A constant search for architecture

Michael Meredith and Hilary Sample on a curious journey

At first glance, children’s books seem like the simplest things in the world. They are, after all, made for children. Their pages often seem casually organized, with a nonchalant and playful attitude. But the reality is the opposite: there is an incredible sophistication to the naïveté of children’s books. This is something, like most everything else, we have learned the hard way.

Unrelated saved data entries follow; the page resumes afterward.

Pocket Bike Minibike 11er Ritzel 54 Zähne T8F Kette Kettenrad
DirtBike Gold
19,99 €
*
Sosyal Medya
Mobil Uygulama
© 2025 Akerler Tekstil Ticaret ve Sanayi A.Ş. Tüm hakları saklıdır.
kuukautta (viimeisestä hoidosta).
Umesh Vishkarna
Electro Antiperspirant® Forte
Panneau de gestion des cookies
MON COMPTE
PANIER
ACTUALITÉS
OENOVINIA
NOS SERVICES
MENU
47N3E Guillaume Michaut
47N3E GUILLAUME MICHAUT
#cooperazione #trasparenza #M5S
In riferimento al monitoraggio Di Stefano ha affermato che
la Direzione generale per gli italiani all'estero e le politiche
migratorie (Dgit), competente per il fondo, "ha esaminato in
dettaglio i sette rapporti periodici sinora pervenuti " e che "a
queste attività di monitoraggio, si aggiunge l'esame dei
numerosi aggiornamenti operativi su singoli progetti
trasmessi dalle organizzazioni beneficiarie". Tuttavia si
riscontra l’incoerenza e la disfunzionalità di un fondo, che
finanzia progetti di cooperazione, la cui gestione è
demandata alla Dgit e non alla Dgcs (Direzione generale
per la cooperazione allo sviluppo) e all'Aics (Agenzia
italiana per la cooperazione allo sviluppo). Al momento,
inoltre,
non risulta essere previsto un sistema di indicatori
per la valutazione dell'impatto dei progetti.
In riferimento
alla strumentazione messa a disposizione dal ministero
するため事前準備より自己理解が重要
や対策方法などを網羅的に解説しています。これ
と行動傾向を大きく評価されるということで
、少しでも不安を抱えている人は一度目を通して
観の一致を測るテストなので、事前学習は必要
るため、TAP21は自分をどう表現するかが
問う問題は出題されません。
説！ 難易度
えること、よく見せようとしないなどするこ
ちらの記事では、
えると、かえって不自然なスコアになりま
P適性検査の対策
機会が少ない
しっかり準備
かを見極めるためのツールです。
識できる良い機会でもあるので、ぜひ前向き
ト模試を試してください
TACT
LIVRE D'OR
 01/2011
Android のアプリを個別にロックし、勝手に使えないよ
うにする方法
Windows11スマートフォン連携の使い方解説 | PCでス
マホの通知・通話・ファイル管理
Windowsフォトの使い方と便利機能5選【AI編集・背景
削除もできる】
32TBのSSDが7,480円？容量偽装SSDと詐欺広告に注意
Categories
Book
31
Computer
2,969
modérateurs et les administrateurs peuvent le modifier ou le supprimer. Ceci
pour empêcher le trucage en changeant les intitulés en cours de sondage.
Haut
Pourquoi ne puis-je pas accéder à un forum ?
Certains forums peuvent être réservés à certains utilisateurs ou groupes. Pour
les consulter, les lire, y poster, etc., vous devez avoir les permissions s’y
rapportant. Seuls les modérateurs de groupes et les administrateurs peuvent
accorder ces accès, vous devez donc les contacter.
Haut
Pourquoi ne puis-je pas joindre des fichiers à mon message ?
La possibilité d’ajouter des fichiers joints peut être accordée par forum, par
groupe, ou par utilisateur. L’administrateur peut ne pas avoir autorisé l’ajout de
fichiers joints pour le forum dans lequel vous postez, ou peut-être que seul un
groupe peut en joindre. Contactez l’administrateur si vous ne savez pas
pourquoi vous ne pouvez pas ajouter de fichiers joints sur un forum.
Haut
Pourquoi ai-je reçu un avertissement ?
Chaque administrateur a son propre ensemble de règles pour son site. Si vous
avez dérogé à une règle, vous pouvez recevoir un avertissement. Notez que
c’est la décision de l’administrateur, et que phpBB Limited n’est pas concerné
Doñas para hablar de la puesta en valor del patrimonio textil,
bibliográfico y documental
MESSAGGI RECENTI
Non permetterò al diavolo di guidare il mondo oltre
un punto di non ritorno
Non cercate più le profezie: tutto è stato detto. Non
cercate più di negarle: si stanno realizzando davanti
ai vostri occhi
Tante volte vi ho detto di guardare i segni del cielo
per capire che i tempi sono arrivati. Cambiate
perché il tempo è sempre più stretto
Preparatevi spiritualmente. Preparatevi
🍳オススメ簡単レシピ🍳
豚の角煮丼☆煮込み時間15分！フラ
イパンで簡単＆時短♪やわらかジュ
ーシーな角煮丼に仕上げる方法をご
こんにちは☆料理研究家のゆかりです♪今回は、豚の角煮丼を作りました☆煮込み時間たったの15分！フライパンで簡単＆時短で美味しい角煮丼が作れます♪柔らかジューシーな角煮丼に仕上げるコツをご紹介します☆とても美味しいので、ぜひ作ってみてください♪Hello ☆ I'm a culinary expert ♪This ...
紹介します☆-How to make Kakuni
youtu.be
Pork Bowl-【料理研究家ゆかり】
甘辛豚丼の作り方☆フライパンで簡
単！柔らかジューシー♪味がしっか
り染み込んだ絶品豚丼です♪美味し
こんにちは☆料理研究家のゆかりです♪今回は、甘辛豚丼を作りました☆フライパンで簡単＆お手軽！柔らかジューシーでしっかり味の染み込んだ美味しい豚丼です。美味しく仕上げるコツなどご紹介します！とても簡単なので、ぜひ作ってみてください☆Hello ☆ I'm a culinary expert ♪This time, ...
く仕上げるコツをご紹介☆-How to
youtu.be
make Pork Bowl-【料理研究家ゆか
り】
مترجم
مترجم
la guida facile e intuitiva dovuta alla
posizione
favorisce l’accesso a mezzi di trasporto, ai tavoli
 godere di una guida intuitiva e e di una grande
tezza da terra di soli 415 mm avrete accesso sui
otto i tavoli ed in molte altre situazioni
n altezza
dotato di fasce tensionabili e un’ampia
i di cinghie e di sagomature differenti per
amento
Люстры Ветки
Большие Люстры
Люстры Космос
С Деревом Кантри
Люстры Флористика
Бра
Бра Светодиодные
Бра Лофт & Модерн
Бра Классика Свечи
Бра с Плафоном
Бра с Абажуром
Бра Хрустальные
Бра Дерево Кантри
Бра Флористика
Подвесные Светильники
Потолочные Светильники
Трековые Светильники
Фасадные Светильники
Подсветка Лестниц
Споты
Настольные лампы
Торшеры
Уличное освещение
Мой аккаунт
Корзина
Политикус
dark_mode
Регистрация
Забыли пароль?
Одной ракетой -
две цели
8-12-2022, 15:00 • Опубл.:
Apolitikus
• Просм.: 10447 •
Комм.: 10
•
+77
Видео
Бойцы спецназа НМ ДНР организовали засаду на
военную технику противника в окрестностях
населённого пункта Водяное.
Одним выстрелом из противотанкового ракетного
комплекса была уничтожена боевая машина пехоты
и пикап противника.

Drawing by MOS, from Houses for Sale (CCA/Corraini Edizioni, 2019), pages 2–3

Houses for Sale is our first and only children’s book. Some things in the book happened, based upon history or facts, and others are a part of our shared imagination. There are small quotes and references hidden throughout the book, waiting to be discovered. In this way, the story reflects both an endless childish curiosity and how we think about architecture, through historical reference, construction, material, social commentary, and humor. Hopefully the book is the beginning of a journey, looking at the world, and the buildings, around us. We started sketching out the book a few years ago, and hopefully each page feels like a blackboard or computer screen where things are temporarily gathered, floating, a place where everything feels active, unfinished, in progress.

Throughout its making, we treated this book as an architecture project; everything was considered and reconsidered, worked and reworked over and over again. With endless versions and variations stored away in our office somewhere, the book itself became a metaphor for the architectural discipline and its constant search for architecture.